(As published in B-Side ... )
JOHN BARRY
The EMI Years Volumes One and Two (Scamp)
VARIOUS ARTISTS
The Sound Gallery Volume One (Scamp)
Knowing the susceptibility of the self-consciously hip to reactionary shopping impulses, one mustn't take the sudden popularity of lowbrow instrumental mood music (cf. Martin Denny) as proof positive that taste no longer matters. It does. But neither should one mistake tasteless instrumental mood music for bad instrumental mood music. Take Scamp's collections of the music John Barry made for EMI in the late-'50s, for instance. Although many of Volume One's thirty-seven (thirty-seven!) and Volume Two's twenty-eight (twenty-eight!) tracks amount to little more than a white man's awkward attempt to shift his musical burden to blinkered British bobbysoxers, another chunk of it traces the development of the menacingly stuttering guitar of Barry's most famous work--"The James Bond Theme" (alas, not included here)--to its very entertaining roots in good-natured showmanship. His "Walk Don't Run" even rivals the Ventures'.

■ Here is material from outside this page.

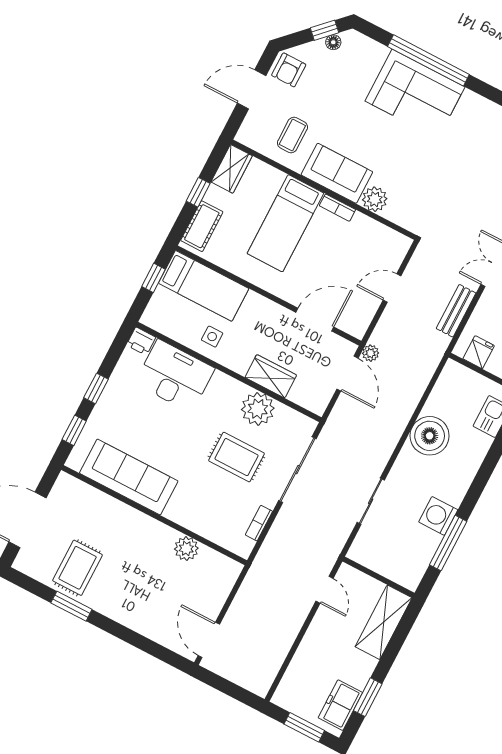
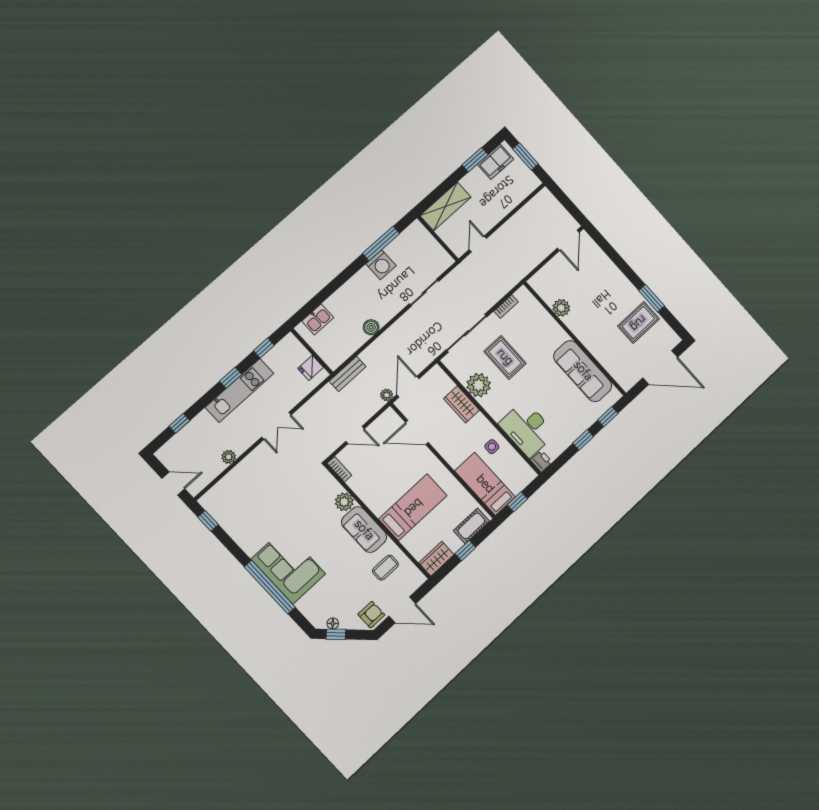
bookcase: (337, 208) -> (339, 469), moved
bench: (456, 311) -> (348, 374), moved
boiler: (430, 436) -> (371, 327), width x0.54, depth x0.54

And although on the surface The Sound Gallery Volume One, a collection of British incidental soundtrack music recorded between '67 and '75, sounds different, its appeal--which on many of its twenty-four (twenty-four!) tracks is immense--relies on the same phenomenon as Barry's: that of an intense, lively, and dramatic virtuosity evolving from what was really nothing more than an intention to divert.